I pointed out he may not have had closure and was saying “die” because he wanted to make sense of what had happened.

Sharing knowledge

This is when something truly wonderful happened. One person in the room said they had a similar case with a young woman. She found closure when she was taken to put flowers on her mum’s grave and spend time cleaning it. Another person said they had a phone number for a voluntary group that specialised in bereavement counselling for people with learning disabilities. I suggested they swap contact details.

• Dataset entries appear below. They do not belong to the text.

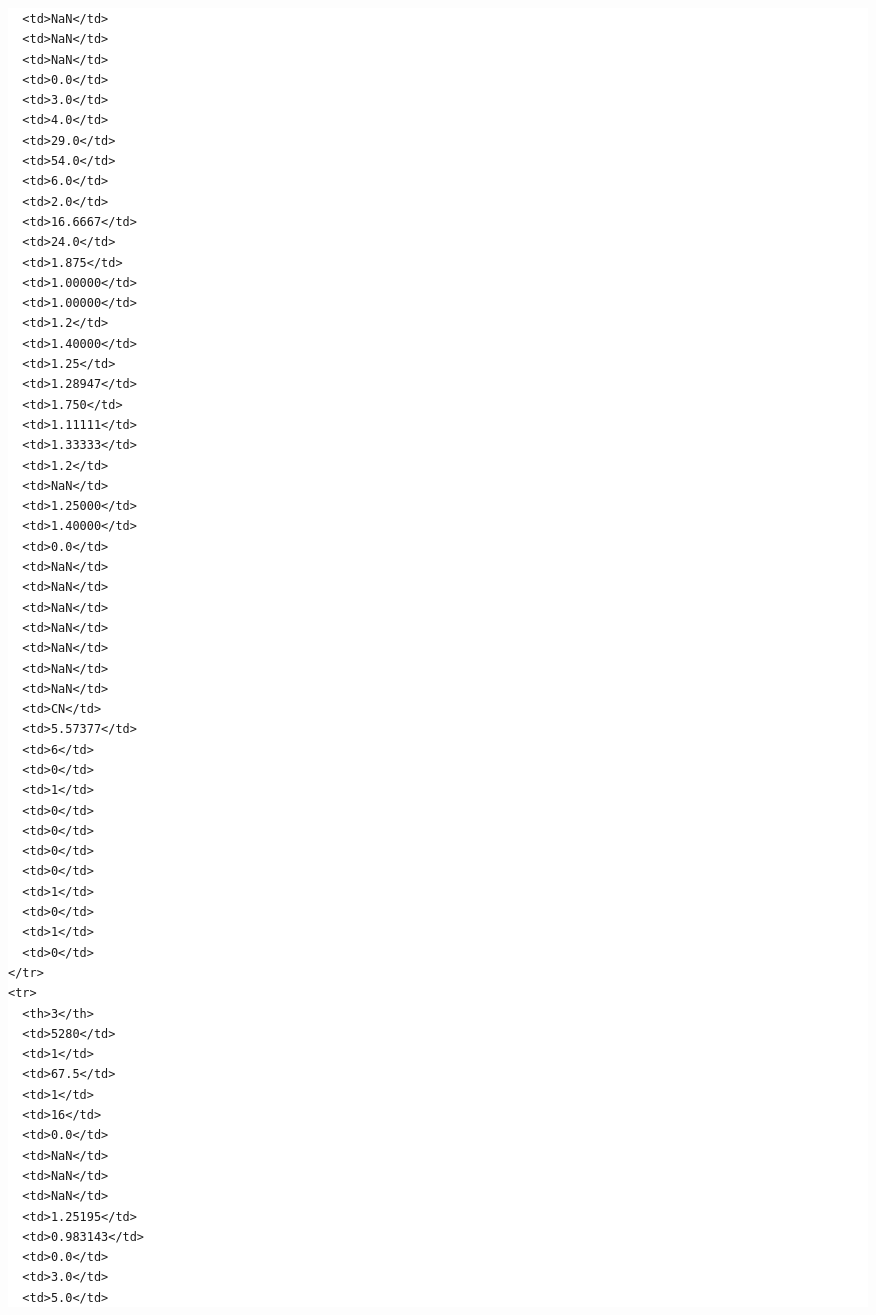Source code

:       <td>NaN</td>
      <td>NaN</td>
      <td>NaN</td>
      <td>0.0</td>
      <td>3.0</td>
      <td>4.0</td>
      <td>29.0</td>
      <td>54.0</td>
      <td>6.0</td>
      <td>2.0</td>
      <td>16.6667</td>
      <td>24.0</td>
      <td>1.875</td>
      <td>1.00000</td>
      <td>1.00000</td>
      <td>1.2</td>
      <td>1.40000</td>
      <td>1.25</td>
      <td>1.28947</td>
      <td>1.750</td>
      <td>1.11111</td>
      <td>1.33333</td>
      <td>1.2</td>
      <td>NaN</td>
      <td>1.25000</td>
      <td>1.40000</td>
      <td>0.0</td>
      <td>NaN</td>
      <td>NaN</td>
      <td>NaN</td>
      <td>NaN</td>
      <td>NaN</td>
      <td>NaN</td>
      <td>NaN</td>
      <td>CN</td>
      <td>5.57377</td>
      <td>6</td>
      <td>0</td>
      <td>1</td>
      <td>0</td>
      <td>0</td>
      <td>0</td>
      <td>0</td>
      <td>1</td>
      <td>0</td>
      <td>1</td>
      <td>0</td>
    </tr>
    <tr>
      <th>3</th>
      <td>5280</td>
      <td>1</td>
      <td>67.5</td>
      <td>1</td>
      <td>16</td>
      <td>0.0</td>
      <td>NaN</td>
      <td>NaN</td>
      <td>NaN</td>
      <td>1.25195</td>
      <td>0.983143</td>
      <td>0.0</td>
      <td>3.0</td>
      <td>5.0</td>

This is the power of delivering training that really is different by default. It allows space to present an autistic perspective. There is strength in having people on the team with different skills and knowledge. It shows how valuable diversity is.

2 comments

  1. Matthew F Tinsley

    Sounds like you’re doing great things (unsurprisingly)! I’m using my personal experience to help people get the Blue Badges and disabled bus passes they need in Brighton. We can all help in different ways.

    1. Laurie Morgen

      Thank you, Matt. I try. The delegates find the role play quite traumatic, which is the result I’m looking for. It gives them some kind of idea what overload feels like for autistic people. I stress this is a common experience for all autistic ability levels. I also challenge functioning labels. It’s really important to do this because I read a lot from people going through, or trying to, the diagnostic process and are dismissed because they can talk, make eye contact, are married, have kids, etc. so much to do. So many myths to bust. If it changes the perception of one professional, the spin off for better recognition for many others like us will be massive.